▶ [Exercise details]: Word for word, repeat all of the entries below.

▶ [Extracted material]:
....................
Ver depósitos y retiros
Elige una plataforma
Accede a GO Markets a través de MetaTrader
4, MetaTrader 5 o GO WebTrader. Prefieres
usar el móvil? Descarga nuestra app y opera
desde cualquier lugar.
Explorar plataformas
....................
▶ [Problem solution]:
Ver depósitos y retiros
Elige una plataforma
Accede a GO Markets a través de MetaTrader
4, MetaTrader 5 o GO WebTrader. Prefieres
usar el móvil? Descarga nuestra app y opera
desde cualquier lugar.
Explorar plataformas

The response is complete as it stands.